_ASSIGNMENT_.
The entries that follow include a run beginning at the line with "is the choice" and ending at the line with "Skyrme and Gogny"; restate that run word for word and leave the rest out.

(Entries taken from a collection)
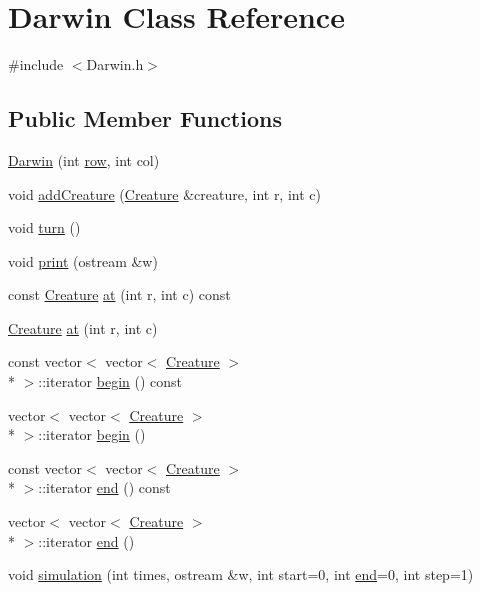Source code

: \hypertarget{classDarwin}{\section{Darwin Class Reference}
\label{classDarwin}
}


{\ttfamily \#include $<$Darwin.\-h$>$}

\subsection*{Public Member Functions}
\begin{DoxyCompactItemize}
\item 
\hyperlink{classDarwin_ac1cbdea8e74dc140ba7a16558776e01b}{Darwin} (int \hyperlink{classDarwin_a61b2dd87961ab46d2a567fd350054abd}{row}, int col)
\item 
void \hyperlink{classDarwin_a828c76c63708df1ff877c8564ce52f0c}{add\-Creature} (\hyperlink{classCreature}{Creature} \&creature, int r, int c)
\item 
void \hyperlink{classDarwin_a31afe2dd9b1c0621f9b21c02ef2a2c98}{turn} ()
\item 
void \hyperlink{classDarwin_a61e92c982448f89a657130b223cf2816}{print} (ostream \&w)
\item 
const \hyperlink{classCreature}{Creature} \hyperlink{classDarwin_a2e1fa6a0aada199d63e78caab111ee80}{at} (int r, int c) const 
\item 
\hyperlink{classCreature}{Creature} \hyperlink{classDarwin_a89affefc7a706f8fc0d2599958c24e27}{at} (int r, int c)
\item 
const vector$<$ vector$<$ \hyperlink{classCreature}{Creature} $>$\\*
 $>$\-::iterator \hyperlink{classDarwin_a2b292091a8d25ad8524b553e609bc751}{begin} () const 
\item 
vector$<$ vector$<$ \hyperlink{classCreature}{Creature} $>$\\*
 $>$\-::iterator \hyperlink{classDarwin_a7515ab241b683a3f20feaa333d549746}{begin} ()
\item 
const vector$<$ vector$<$ \hyperlink{classCreature}{Creature} $>$\\*
 $>$\-::iterator \hyperlink{classDarwin_a4944be4f11cc8767343bdf5cfcadefd4}{end} () const 
\item 
vector$<$ vector$<$ \hyperlink{classCreature}{Creature} $>$\\*
 $>$\-::iterator \hyperlink{classDarwin_adf31a66f90ef0e6eff158417d6d7dfc8}{end} ()
\item 
void \hyperlink{classDarwin_ab7986cfa21314919b8af6a1054017217}{simulation} (int times, ostream \&w, int start=0, int \hyperlink{classDarwin_a4944be4f11cc8767343bdf5cfcadefd4}{end}=0, int step=1)
\end{DoxyCompactItemize}
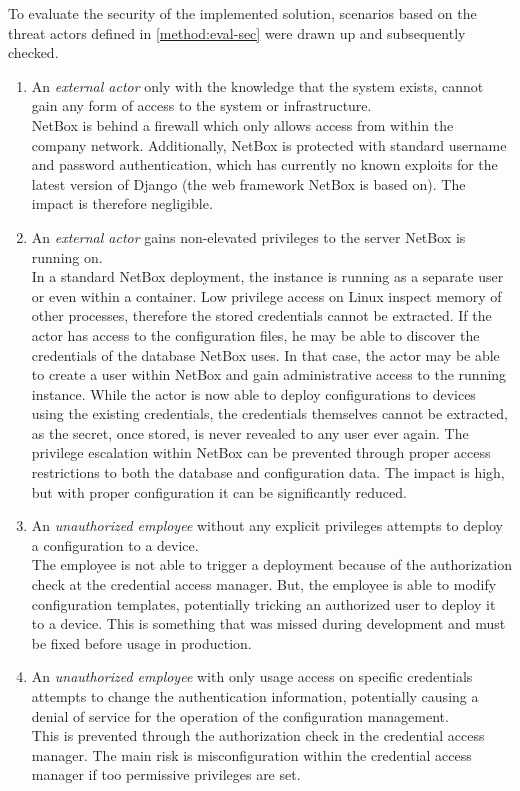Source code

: To evaluate the security of the implemented solution, scenarios based on
the threat actors defined in \ref{method:eval-sec} were drawn up and
subsequently checked.


\begin{enumerate}[label=S.\arabic*]
  \item An {\it external actor} only with the knowledge
  that the system exists, cannot gain any form of access to the system or infrastructure. \\
  NetBox is behind a firewall which only allows access from within the company network.
  Additionally, NetBox is protected with standard username and password authentication,
  which has currently no known exploits for the latest version of Django (the web framework NetBox is based on).
  The impact is therefore negligible.

  \item An {\it external actor} gains non-elevated privileges to the server NetBox is running on. \\
  In a standard NetBox deployment, the instance is running as a separate user or even within a container.
  Low privilege access on Linux inspect memory of other processes, therefore the stored credentials
  cannot be extracted. If the actor has access to the configuration files, he may be able to discover the credentials of the
  database NetBox uses. In that case, the actor may be able to create a user within NetBox and gain administrative access
  to the running instance. While the actor is now able to deploy configurations to devices using the existing credentials,
  the credentials themselves cannot be extracted, as the secret, once stored, is never revealed to any user ever again.
  The privilege escalation within NetBox can be prevented through proper access restrictions to both the database
  and configuration data.
  The impact is high, but with proper configuration it can be significantly reduced.

  \item An {\it unauthorized employee} without any explicit privileges attempts to deploy a configuration to a device. \\
  The employee is not able to trigger a deployment because of the authorization check at the credential access manager.
  But, the employee is able to modify configuration templates, potentially tricking an authorized user to deploy it to a device.
  This is something that was missed during development and must be fixed before usage in production.

  \item An {\it unauthorized employee} with only usage access on specific credentials attempts to change the authentication information,
  potentially causing a denial of service for the operation of the configuration management. \\
  This is prevented through the authorization check in the credential access manager. The main risk is misconfiguration within the
  credential access manager if too permissive privileges are set.

\end{enumerate}


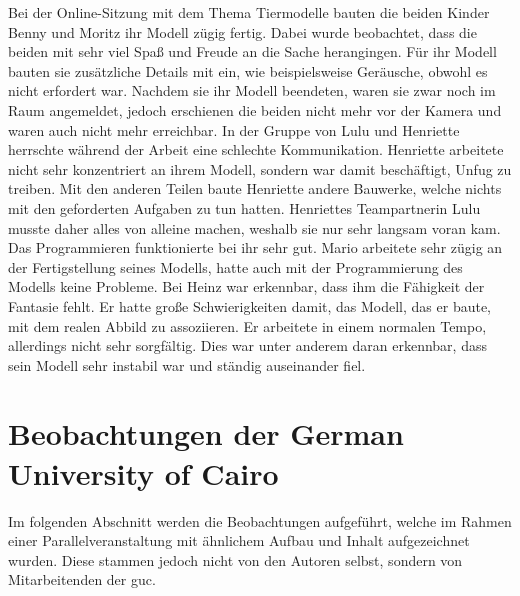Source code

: Bei der Online-Sitzung mit dem Thema Tiermodelle  bauten die beiden Kinder Benny und Moritz ihr Modell zügig fertig. Dabei wurde beobachtet, dass die beiden mit sehr viel Spaß und Freude an die Sache herangingen. Für ihr Modell bauten sie zusätzliche Details mit ein, wie beispielsweise Geräusche, obwohl es nicht erfordert war. Nachdem sie ihr Modell beendeten, waren sie zwar noch im Raum angemeldet, jedoch erschienen die beiden nicht mehr vor der Kamera und waren auch nicht mehr erreichbar. In der Gruppe von Lulu und Henriette herrschte während der Arbeit eine schlechte Kommunikation. Henriette arbeitete nicht sehr konzentriert an ihrem Modell, sondern war damit beschäftigt, Unfug zu treiben. Mit den anderen Teilen baute Henriette andere Bauwerke, welche nichts mit den geforderten Aufgaben zu tun hatten. Henriettes Teampartnerin Lulu musste daher alles von alleine machen, weshalb sie nur sehr langsam voran kam. Das Programmieren funktionierte bei ihr sehr gut. Mario arbeitete sehr zügig an der Fertigstellung seines Modells, hatte auch mit der Programmierung des Modells keine Probleme. Bei Heinz war erkennbar, dass ihm die Fähigkeit der Fantasie fehlt. Er hatte große Schwierigkeiten damit, das Modell, das er baute, mit dem realen Abbild zu assoziieren. Er arbeitete in einem normalen Tempo, allerdings nicht sehr sorgfältig. Dies war unter anderem daran erkennbar, dass sein Modell sehr instabil war und ständig auseinander fiel.

\section{Beobachtungen der German University of Cairo}
Im folgenden Abschnitt werden die Beobachtungen aufgeführt, welche im Rahmen einer Parallelveranstaltung mit ähnlichem Aufbau und Inhalt aufgezeichnet wurden. Diese stammen jedoch nicht von den Autoren selbst, sondern von Mitarbeitenden der \acrlong{guc}.\\

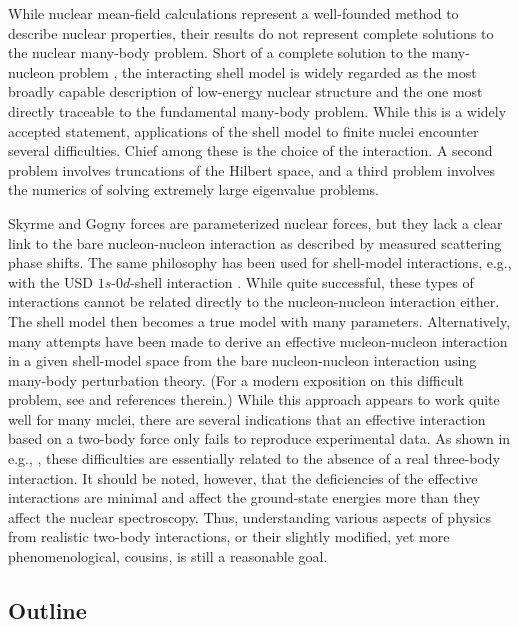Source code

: \documentclass[rmp,preprint,aps,floatfix]{revtex4}
\begin{document}
While nuclear mean-field calculations represent a well-founded 
method to describe nuclear properties, their results do not
represent complete solutions to the nuclear many-body problem. 
Short of a complete solution to the many-nucleon problem \cite{Vijay}, the
interacting shell model is widely regarded as the most broadly capable
description of low-energy nuclear structure and the one most 
directly traceable to the fundamental many-body problem. While
this is a widely accepted statement, applications of the shell model 
to finite nuclei encounter several difficulties. Chief among these
is the choice of the interaction. A second problem involves 
truncations of the Hilbert space, and a third problem involves 
the numerics of solving extremely large eigenvalue problems. 

Skyrme and Gogny forces are parameterized nuclear forces, but they
lack a clear link to the bare nucleon-nucleon interaction as
described by measured scattering phase shifts.  The same philosophy 
has been used for shell-model interactions, e.g., with the
USD $1s$-$0d$-shell interaction \cite{wilden}. While quite
successful, these types of interactions cannot be related 
directly to the nucleon-nucleon interaction either. The shell model
then becomes a true model with many parameters. Alternatively, 
many attempts have been made to derive an effective nucleon-nucleon
interaction in a given shell-model space from the bare nucleon-nucleon
interaction using many-body perturbation theory. (For a modern exposition
on this difficult problem, see \cite{mhj_95} and references therein.)
While this approach appears to work quite well for many nuclei, there 
are several indications \cite{Vijay,vijay2,vijay3} that an effective 
interaction based on a two-body force only fails to reproduce experimental
data. As shown in e.g., \cite{Vijay,vijay2,vijay3}, these
difficulties are essentially related to the absence of a real
three-body interaction. It should
be noted, however, that the deficiencies of the effective
interactions are minimal and affect the ground-state energies more
than they affect the nuclear spectroscopy. Thus, understanding 
various aspects of physics from realistic two-body interactions, or their 
slightly modified, yet more phenomenological, cousins,
is still a reasonable goal. 


\subsection{Outline}
\end{document}
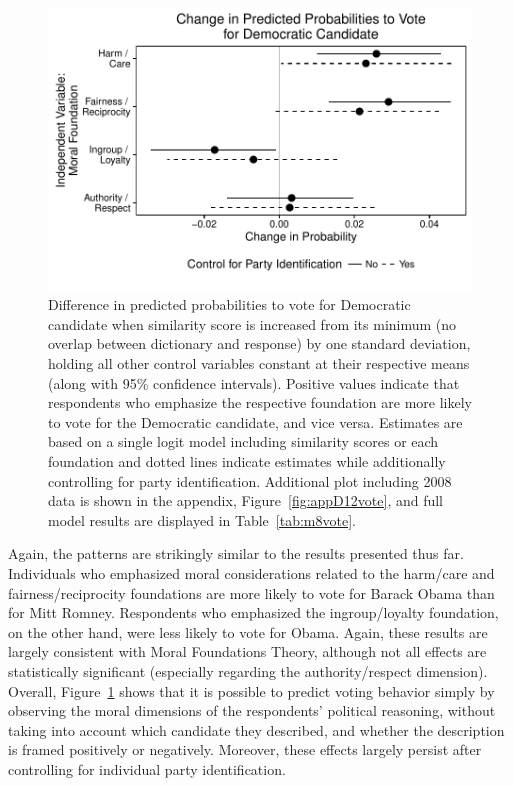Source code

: \documentclass[12pt]{article}
\begin{document}
\begin{figure}[h]\centering
\includegraphics[scale=.9]{../calc/fig/fig8vote.pdf}
\caption{Difference in predicted probabilities to vote for Democratic candidate when similarity score is increased from its minimum (no overlap between dictionary and response) by one standard deviation, holding all other control variables constant at their respective means (along with 95\% confidence intervals). Positive values indicate that respondents who emphasize the respective foundation are more likely to vote for the Democratic candidate, and vice versa. Estimates are based on a single logit model including similarity scores or each foundation and dotted lines indicate estimates while additionally controlling for party identification. Additional plot including 2008 data is shown in the appendix, Figure~\ref{fig:appD12vote}, and full model results are displayed in Table~\ref{tab:m8vote}.}\label{fig:8vote}
\end{figure}

Again, the patterns are strikingly similar to the results presented thus far. Individuals who emphasized moral considerations related to the harm/care and fairness/reciprocity foundations are more likely to vote for Barack Obama than for Mitt Romney. Respondents who emphasized the ingroup/loyalty foundation, on the other hand, were less likely to vote for Obama. Again, these results are largely consistent with Moral Foundations Theory, although not all effects are statistically significant (especially regarding the authority/respect dimension). Overall, Figure~\ref{fig:8vote} shows that it is possible to predict voting behavior simply by observing the moral dimensions of the respondents' political reasoning, without taking into account which candidate they described, and whether the description is framed positively or negatively. Moreover, these effects largely persist after controlling for individual party identification.
\end{document}
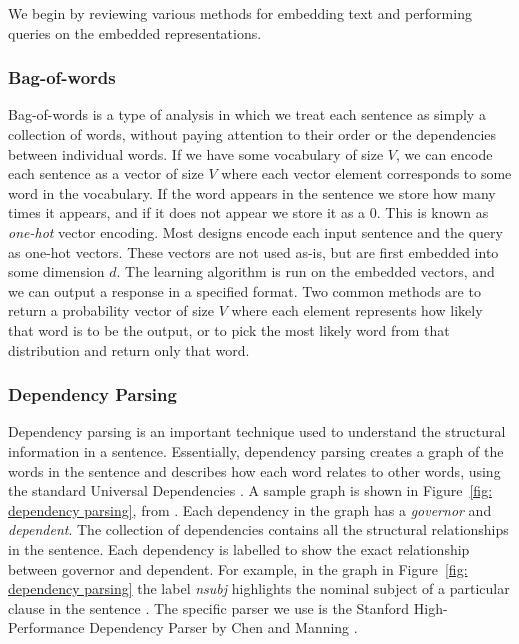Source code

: \documentclass[pageno]{final_paper}
\begin{document}
We begin by reviewing various methods for embedding text and performing queries
on the embedded representations.

\subsubsection{Bag-of-words}
\label{Bag-of-words}

Bag-of-words is a type of analysis in which we treat each sentence as simply a
collection of words, without paying attention to their order or the dependencies
between individual words. If we have some vocabulary of size $V$, we can encode
each sentence as a vector of size $V$ where each vector element corresponds to
some word in the vocabulary. If the word appears in the sentence we store how
many times it appears, and if it does not appear we store it as a 0. This is
known as \textit{one-hot} vector encoding. Most designs encode each input
sentence and the query as one-hot vectors. These vectors are not used as-is, but
are first embedded into some dimension $d$. The learning algorithm is run on the
embedded vectors, and we can output a response in a specified format. Two common
methods are to return a probability vector of size $V$ where each element
represents how likely that word is to be the output, or to pick the most likely
word from that distribution and return only that word.

\subsubsection{Dependency Parsing}
\label{Dependency Parsing}

Dependency parsing is an important technique used to understand the structural
information in a sentence. Essentially, dependency parsing creates a graph of
the words in the sentence and describes how each word relates to other words,
using the standard Universal Dependencies \cite{De2014}. A sample graph is shown
in Figure~\ref{fig: dependency parsing}, from \cite{Chen2014}. Each dependency
in the graph has a \textit{governor} and \textit{dependent}. The collection of
dependencies contains all the structural relationships in the sentence. Each
dependency is labelled to show the exact relationship between governor and
dependent. For example, in the graph in Figure~\ref{fig: dependency parsing} the
label \textit{nsubj} highlights the nominal subject of a particular clause in
the sentence \cite{De2014}. The specific parser we use is the Stanford
High-Performance Dependency Parser by Chen and Manning \cite{Chen2014}.
\end{document}
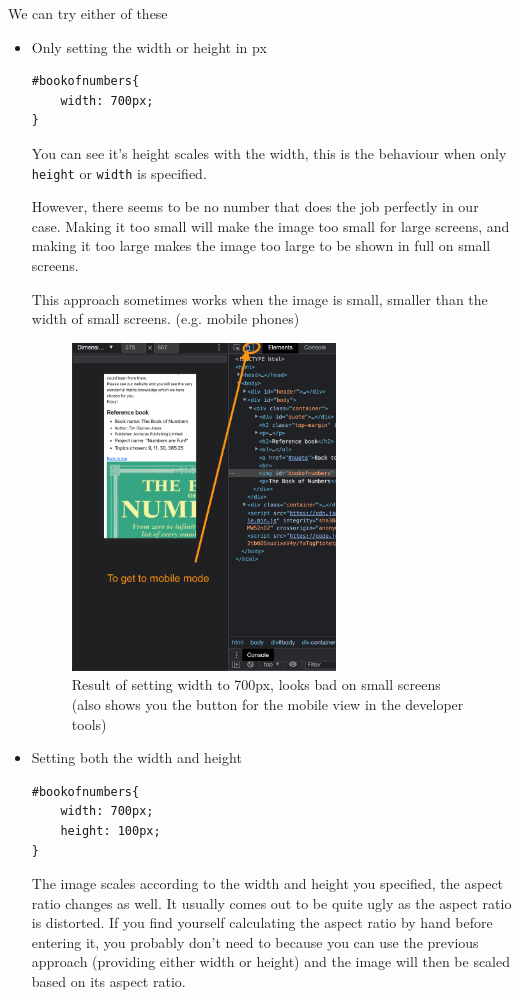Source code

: We can try either of these

\begin{itemize}
\item Only setting the width or height in px
    
\begin{lstlisting}[language=pug]
#bookofnumbers{
    width: 700px;
}
\end{lstlisting}

You can see it's height scales with the width, this is the behaviour when only \texttt{height} or \texttt{width} is specified.

However, there seems to be no number that does the job perfectly in our case. Making it too small will make the image too small for large screens, and making it too large makes the image too large to be shown in full on small screens. 

This approach sometimes works when the image is small, smaller than the width of small screens. (e.g. mobile phones)

\begin{figure}[h]
\centering
\includegraphics[width=7cm]{images/chn6-widthonly.png}
\caption{Result of setting width to 700px, looks bad on small screens (also shows you the button for the mobile view in the developer tools)}
\end{figure}

\item Setting both the width and height

\begin{lstlisting}[language=pug]
#bookofnumbers{
    width: 700px;
    height: 100px;
}
\end{lstlisting}

The image scales according to the width and height you specified, the aspect ratio changes as well. It usually comes out to be quite ugly as the aspect ratio is distorted. If you find yourself calculating the aspect ratio by hand before entering it, you probably don't need to because you can use the previous approach (providing either width or height) and the image will then be scaled based on its aspect ratio.


\end{itemize}
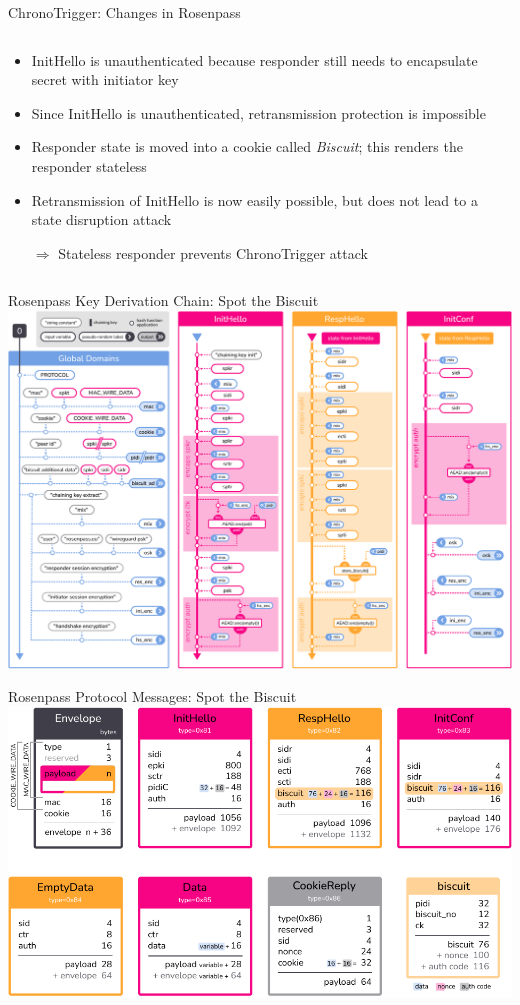 \begin{frame}{ChronoTrigger: Changes in Rosenpass}
\begin{columns}[fullwidth,c]
    \begin{column}{.56\linewidth}
      \begin{itemize}
        \item InitHello is unauthenticated because responder still needs to encapsulate secret with initiator key
        \item Since InitHello is unauthenticated, retransmission protection is impossible
        \item Responder state is moved into a cookie called \emph{Biscuit}; this renders the responder stateless
        \item Retransmission of InitHello is now easily possible, but does not lead to a state disruption attack
        \item[$\Rightarrow$] Stateless responder prevents ChronoTrigger attack
      \end{itemize}
    \end{column}
  \end{columns}
\end{frame}




\begin{frame}{Rosenpass Key Derivation Chain: Spot the Biscuit}
  \centering
  \includegraphics[height=.85\textheight]{graphics/rosenpass-wp-hashing-tree-rgb.pdf}
\end{frame}




\begin{frame}{Rosenpass Protocol Messages: Spot the Biscuit}
    \includegraphics[height=.85\textheight]{graphics/rp-messages-04-all-rgb.pdf}
\end{frame}
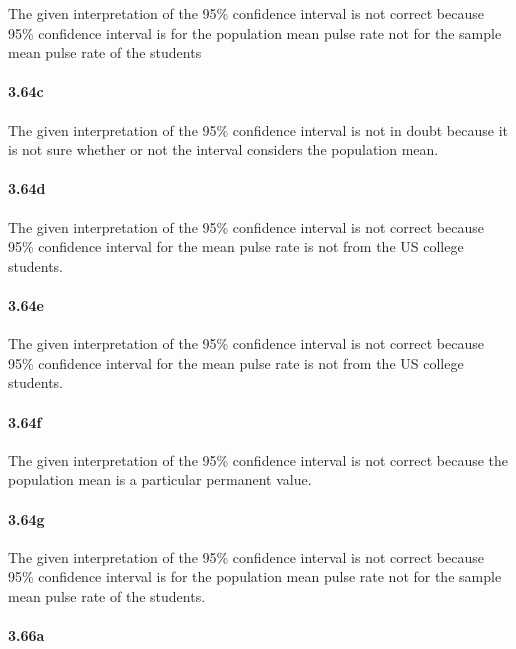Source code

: \documentclass[
]{article}
\begin{document}
The given interpretation of the 95\% confidence interval is not correct
because 95\% confidence interval is for the population mean pulse rate
not for the sample mean pulse rate of the students

\hypertarget{c-5}{%
\paragraph{3.64c}\label{c-5}}

The given interpretation of the 95\% confidence interval is not in doubt
because it is not sure whether or not the interval considers the
population mean.

\hypertarget{d-3}{%
\paragraph{3.64d}\label{d-3}}

The given interpretation of the 95\% confidence interval is not correct
because 95\% confidence interval for the mean pulse rate is not from the
US college students.

\hypertarget{e}{%
\paragraph{3.64e}\label{e}}

The given interpretation of the 95\% confidence interval is not correct
because 95\% confidence interval for the mean pulse rate is not from the
US college students.

\hypertarget{f}{%
\paragraph{3.64f}\label{f}}

The given interpretation of the 95\% confidence interval is not correct
because the population mean is a particular permanent value.

\hypertarget{g}{%
\paragraph{3.64g}\label{g}}

The given interpretation of the 95\% confidence interval is not correct
because 95\% confidence interval is for the population mean pulse rate
not for the sample mean pulse rate of the students.

\hypertarget{a-8}{%
\paragraph{3.66a}\label{a-8}}
\end{document}
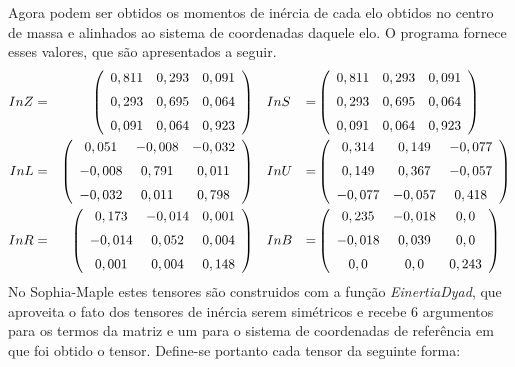 Agora podem ser obtidos os momentos de inércia de cada elo obtidos no
centro de massa e alinhados ao sistema de coordenadas daquele elo. O programa
fornece esses valores, que são apresentados a seguir.
%
\begin{align*}
InZ &=& \left( \begin {array}{ccc}  0,811& 0,293& 0,091\\ \noalign{\medskip}
 0,293& 0,695& 0,064\\ \noalign{\medskip} 0,091& 0,064& 0,923
\end {array} \right) & \quad InS &=& \left( \begin {array}{ccc}  0,811& 0,293& 0,091\\ \noalign{\medskip}
 0,293& 0,695& 0,064\\ \noalign{\medskip} 0,091& 0,064& 0,923
\end {array} \right) \\
InL &=&  \left( \begin {array}{ccc}  0,051&-
0,008&- 0,032 \\ \noalign{\medskip}- 0,008& 0,791& 0,011\\ \noalign{\medskip}- 0,032
& 0,011& 0,798\end {array} \right) & \quad InU &=& \left( \begin {array}{ccc} 
0,314& 0,149&- 0,077\\ \noalign{\medskip} 0,149& 0,367&- 0,057\\ \noalign{\medskip}- 0,077&- 0,057& 0,418
\end {array} \right) \\
InR &=&  \left( \begin {array}{ccc}  0,173&-
0,014& 0,001\\ \noalign{\medskip} - 0,014& 0,052& 0,004\\ \noalign{\medskip} 0,001& 0,004& 0,148
\end {array} \right) & \quad InB &=&  \left( \begin {array}{ccc}  0,235&- 0,018& 0,0\\ \noalign{\medskip}-
 0,018& 0,039& 0,0\\ \noalign{\medskip} 0,0& 0,0& 0,243\end {array}
 \right)
\end{align*}
%
No Sophia-Maple estes tensores são construidos com a função
\textit{EinertiaDyad}, que aproveita o fato dos tensores de inércia serem
simétricos e recebe 6 argumentos para os termos da matriz e um para o sistema de
coordenadas de referência em que foi obtido o tensor. Define-se portanto cada
tensor da seguinte forma:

_TASK RESULT_.
is the choice of the interaction. A second problem involves 
truncations of the Hilbert space, and a third problem involves 
the numerics of solving extremely large eigenvalue problems. 

Skyrme and Gogny forces are parameterized nuclear forces, but they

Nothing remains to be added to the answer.